Another Monday, another fun-packed weekend. So I'd be grateful for another weekend to recover from the last.
This was the final weekend for Neil in Japan, who returns to teh UK on Thursday. So, of course, we had to give him a good send off. First off, a night out in Takada starting with a nomihodai at Funai. As always, we fully abused teh system and drank way more than the cost of the nomihodai. The food was good too and Im pretty sure Kiwi Dave ate his body weight in Cheesy Potato.
After we were done in Funai, we crawled upstairs to PTA for a massive Karaoke session. I can;t remember all the tunes we sang, but I'm pretty sure we had some Rick Astley and Elvis in teh "Bye-Bye-Neil Mega-mix.
We finished around 1ish and a couple of taxis later we were back at Mel's place to sleep it all off.
We woke bright and early around 9ish and headed out for a greasy breakfast at Gusto. We went our seperate ways afterwards; Neil and Annie to Miyoko, Debs and Rowan to Niigata via Nagaoka, Mel to the baseball and I got the train back to Tokamachi and set too about preparing leaving pressies for Neil.
I had a few ideas, the best one being a T-shirt that summed up Neil's time in Japan. I'd been thinking of a slogan for the last couple of days and decided on one about onigiri. I had T-shirt printer paper and hunted down a T-shirt. On my travels I found another pressie for Neil in Musashi; a lightbaton as used by the people at roadworks.
So back at my flat, I set to and made this T-shirt:
Ryan made it to my place around 6.30 and we headed into Tokamachi for Neil's second night out. It was at the Beer Garden above Rapporto. They were having a sukiyaki tabehodai with nomihodai; all you can eat and drink from 3,500 yen, perfect!

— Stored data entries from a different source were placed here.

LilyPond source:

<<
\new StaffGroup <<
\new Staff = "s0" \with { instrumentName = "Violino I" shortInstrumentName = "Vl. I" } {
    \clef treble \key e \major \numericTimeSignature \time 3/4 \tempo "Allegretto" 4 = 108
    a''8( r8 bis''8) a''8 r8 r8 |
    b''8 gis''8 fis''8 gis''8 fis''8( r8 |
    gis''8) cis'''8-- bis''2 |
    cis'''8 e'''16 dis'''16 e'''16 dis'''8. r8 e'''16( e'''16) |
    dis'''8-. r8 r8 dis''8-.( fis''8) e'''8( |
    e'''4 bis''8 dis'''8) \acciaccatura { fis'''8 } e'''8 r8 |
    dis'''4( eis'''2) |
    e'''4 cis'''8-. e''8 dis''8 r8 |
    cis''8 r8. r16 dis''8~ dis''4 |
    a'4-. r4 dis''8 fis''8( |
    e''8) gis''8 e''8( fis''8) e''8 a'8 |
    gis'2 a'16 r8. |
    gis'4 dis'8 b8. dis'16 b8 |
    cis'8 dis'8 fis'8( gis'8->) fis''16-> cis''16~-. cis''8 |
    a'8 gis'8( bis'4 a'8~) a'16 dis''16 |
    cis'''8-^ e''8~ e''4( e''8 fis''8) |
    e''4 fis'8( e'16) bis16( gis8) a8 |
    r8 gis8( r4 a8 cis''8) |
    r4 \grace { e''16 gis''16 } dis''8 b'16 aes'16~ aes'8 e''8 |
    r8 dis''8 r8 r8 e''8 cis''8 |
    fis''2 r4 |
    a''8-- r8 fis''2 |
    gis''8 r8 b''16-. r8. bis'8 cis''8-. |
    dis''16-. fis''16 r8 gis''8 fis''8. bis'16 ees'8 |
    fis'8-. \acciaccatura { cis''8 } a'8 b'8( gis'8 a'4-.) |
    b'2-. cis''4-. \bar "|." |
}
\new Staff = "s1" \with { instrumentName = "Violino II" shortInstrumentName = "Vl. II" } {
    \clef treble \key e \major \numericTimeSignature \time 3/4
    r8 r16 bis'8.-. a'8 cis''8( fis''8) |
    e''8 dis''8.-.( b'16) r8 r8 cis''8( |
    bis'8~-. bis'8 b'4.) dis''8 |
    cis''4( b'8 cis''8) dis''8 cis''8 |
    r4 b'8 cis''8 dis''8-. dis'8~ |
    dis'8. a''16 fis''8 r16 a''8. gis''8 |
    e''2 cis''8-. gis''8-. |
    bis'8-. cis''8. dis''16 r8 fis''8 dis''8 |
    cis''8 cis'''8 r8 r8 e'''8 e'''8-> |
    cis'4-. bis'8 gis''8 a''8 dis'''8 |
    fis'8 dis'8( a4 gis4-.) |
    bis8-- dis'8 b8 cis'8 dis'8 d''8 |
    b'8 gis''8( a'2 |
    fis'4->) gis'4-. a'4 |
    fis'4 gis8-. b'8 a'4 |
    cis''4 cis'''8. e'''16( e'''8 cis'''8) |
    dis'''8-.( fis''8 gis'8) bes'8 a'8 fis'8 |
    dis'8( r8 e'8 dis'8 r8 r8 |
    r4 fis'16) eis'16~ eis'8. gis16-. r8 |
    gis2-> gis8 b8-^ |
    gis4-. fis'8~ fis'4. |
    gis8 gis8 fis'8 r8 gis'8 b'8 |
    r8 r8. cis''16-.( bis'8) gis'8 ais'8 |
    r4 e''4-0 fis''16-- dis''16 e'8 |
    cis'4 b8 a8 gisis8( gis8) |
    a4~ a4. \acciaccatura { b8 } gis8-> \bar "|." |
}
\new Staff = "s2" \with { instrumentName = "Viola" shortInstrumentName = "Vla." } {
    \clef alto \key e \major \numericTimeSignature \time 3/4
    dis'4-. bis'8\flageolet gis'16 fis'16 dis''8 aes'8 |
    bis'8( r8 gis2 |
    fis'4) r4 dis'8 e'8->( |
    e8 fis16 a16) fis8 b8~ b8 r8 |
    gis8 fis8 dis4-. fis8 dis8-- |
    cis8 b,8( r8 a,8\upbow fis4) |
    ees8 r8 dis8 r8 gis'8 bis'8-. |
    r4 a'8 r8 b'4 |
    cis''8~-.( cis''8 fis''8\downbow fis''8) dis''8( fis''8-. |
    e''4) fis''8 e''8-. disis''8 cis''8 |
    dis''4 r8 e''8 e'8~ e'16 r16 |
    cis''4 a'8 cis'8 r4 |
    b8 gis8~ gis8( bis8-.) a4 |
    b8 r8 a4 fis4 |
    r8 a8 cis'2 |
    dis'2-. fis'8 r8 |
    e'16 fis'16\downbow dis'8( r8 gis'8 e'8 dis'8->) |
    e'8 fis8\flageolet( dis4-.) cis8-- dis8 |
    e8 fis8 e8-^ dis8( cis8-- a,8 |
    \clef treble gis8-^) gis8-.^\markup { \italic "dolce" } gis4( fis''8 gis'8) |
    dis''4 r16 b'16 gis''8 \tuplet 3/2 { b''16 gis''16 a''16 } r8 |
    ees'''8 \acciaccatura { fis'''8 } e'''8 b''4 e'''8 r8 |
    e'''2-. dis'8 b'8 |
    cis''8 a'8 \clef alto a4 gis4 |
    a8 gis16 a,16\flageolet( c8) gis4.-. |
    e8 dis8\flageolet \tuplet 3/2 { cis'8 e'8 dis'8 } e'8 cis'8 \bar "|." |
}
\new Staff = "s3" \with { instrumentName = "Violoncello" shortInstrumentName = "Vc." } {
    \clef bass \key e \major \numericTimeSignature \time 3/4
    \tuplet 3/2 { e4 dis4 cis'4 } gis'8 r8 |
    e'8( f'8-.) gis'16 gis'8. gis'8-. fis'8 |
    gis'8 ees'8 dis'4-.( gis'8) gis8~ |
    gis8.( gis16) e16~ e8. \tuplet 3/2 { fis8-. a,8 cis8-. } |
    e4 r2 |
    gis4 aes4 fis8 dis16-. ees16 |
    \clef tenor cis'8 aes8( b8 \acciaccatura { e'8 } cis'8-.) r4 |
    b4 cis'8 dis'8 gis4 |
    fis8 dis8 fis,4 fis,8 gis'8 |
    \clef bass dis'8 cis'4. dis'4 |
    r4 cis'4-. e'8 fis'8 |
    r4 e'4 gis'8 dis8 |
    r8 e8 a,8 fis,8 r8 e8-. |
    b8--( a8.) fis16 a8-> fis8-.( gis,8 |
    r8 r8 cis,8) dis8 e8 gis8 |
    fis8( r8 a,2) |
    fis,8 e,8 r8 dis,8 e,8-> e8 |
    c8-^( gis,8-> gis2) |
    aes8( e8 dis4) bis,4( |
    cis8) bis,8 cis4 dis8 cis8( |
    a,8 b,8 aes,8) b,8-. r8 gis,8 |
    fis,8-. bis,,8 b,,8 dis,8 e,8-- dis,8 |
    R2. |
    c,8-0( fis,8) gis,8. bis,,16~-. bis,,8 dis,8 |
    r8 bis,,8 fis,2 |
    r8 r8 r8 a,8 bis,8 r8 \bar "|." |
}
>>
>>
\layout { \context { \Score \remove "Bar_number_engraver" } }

We had some food and beer and I gave Neil his pressies. He loved the T-shirt but he and Ryan couldn't stop playing with the light-baton. Job done, ne?
We paced ourselves with the beer until last orders when we ordered more beer and shochu. Bad mistake as I was to find out an hour later.
So, onto Assh to drink more and play darts, but the walk there took some time. Neil wanted to use his light baton and he couldn't resist ducking into Video One and practising his Japanese for one last time.
Assh was busy so we had to wait to play darts. This was bad for me because the extra shochu was kicking in and I started getting dozey. Things from here get a bit hazy. At some point Keiko arrived direct from Disneyland and she had brought Omiyage. I remember the staff at Assh were a bit annoyed about this for some reason. I don't think I got to play darts. After we went to Ark for more drinks. Again, I was a fair bit dozey. Then we got taxis home; Neil and Annie to Erik's, Ryan to mine and Keiko walked home.
The following morning I again woke without a pounding hangover, just mild embarassment for falling asleep at the bars. Ryan left to go play footy at the Big Swan with Joe. I decided to stay in Tokamachi and join Kawaji FC for two and a half hours of footsal at Kawanishi Sports Plaza.
The Sports Plaza is tucked away high up in the mountains behind Kawanishi; so tucked away I couldn;t get signal on my phone (the horror!). We had three team of six and played a massive round-robin, so ten-twelve minutes of footy with fivesix minutes rest in between. I played mainly up front and on the wings so I could practise taking on people and shooting; the two parts of my game that desperatly need improving. My thinking is that if I can build confidence taking on people when playing with Kawaji, and keep that confidence when playing for Niigata ALT FC, then I'll be a better player. I guess we'll find out in teh Nagano tournament next month.
So, after two nights of heavy drinking and a big session of footsal, I could do with another weekend to sleep and recover.